I'm definitely not talking about speaker connections, just low level audio signal stuff. But I guess I'll just leave the bluetooth module on all times then
OK, I was just presenting a caution in case it was speaker connections. Input signals are different, and now it appears that the amplifier is a stereo amp and the radio signal is a stereo signal, and so to switch them and also switch off the bluetooth module you would need a 3-pole switch with 9 terminals, or possibly two switches. I will need to think a bit and see if there is a way to do both with the switch that you have.
OK, here again is the description of the sources. "one of them leads to a usb bluetooth reciever and the other one leads to a high level to low level audio signal converter. " OK, now I have an idea, and a question: Does that high level to low level converter use any power? Does it include any active devices such as transistors or ICs? If so, does switching off it's power stop the output to the amplifier?
My reason for asking is that if both devices "go quiet" when switched off then the solution could be to connect them both at the same time using a simple passive fixed mixer circuit, and just switch the device power. So now the answer to the question could enable a simple solution.
 

Thread Starter

Daan Lageschaar

Joined Jul 8, 2019
36
OK, I was just presenting a caution in case it was speaker connections. Input signals are different, and now it appears that the amplifier is a stereo amp and the radio signal is a stereo signal, and so to switch them and also switch off the bluetooth module you would need a 3-pole switch with 9 terminals, or possibly two switches. I will need to think a bit and see if there is a way to do both with the switch that you have.
OK, here again is the description of the sources. "one of them leads to a usb bluetooth reciever and the other one leads to a high level to low level audio signal converter. " OK, now I have an idea, and a question: Does that high level to low level converter use any power? Does it include any active devices such as transistors or ICs?

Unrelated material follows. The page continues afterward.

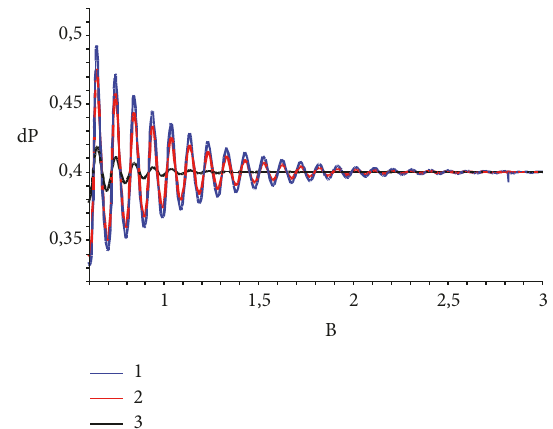
the parabolic and Kane dispersion law. Using the proposed model, the experimental results of HgSe were investigated. Using formula (10), experimental oscillations 𝑑𝑃/𝑑𝐻 in the narrow-gap semiconductor HgSe are explained at different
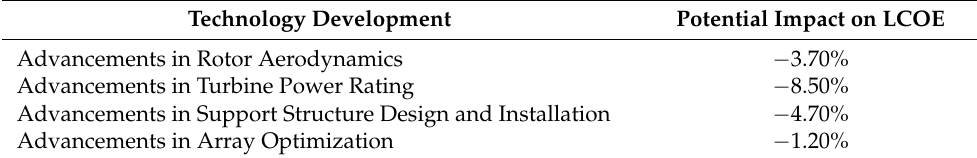
Table 1. Impact of technological development on offshore wind turbines [9]. Technology Development Potential Impact on LCOE Advancements in Rotor Aerodynamics − 3.70% Advancements in Turbine Power Rating − 8.50% Advancements in Support Structure Design and Installation − 4.70% Advancements in Array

If so, does switching off it's power stop the output to the amplifier?
My reason for asking is that if both devices "go quiet" when switched off then the solution could be to connect them both at the same time using a simple passive fixed mixer circuit, and just switch the device power. So now the answer to the question could enable a simple solution.
nope, it's not powered unfortunately
 

MisterBill2

Joined Jan 23, 2018
6,992
nope, it's not powered unfortunately
OK, now an interesting possibility would be to add an analog buffer IC to that line and then switching would all be done at DC levels. A fair amount more complex, but it would work. OR you could use an analog switch IC such as the CD4066 to do the switching. More complex but another compact option.

Another simpler and cheaper idea popped into my head, which is to use diode switching. Simple, cheap, and easy, and it would allow switching the blue-tooth module on and off. Sorry I did not think of that earlier.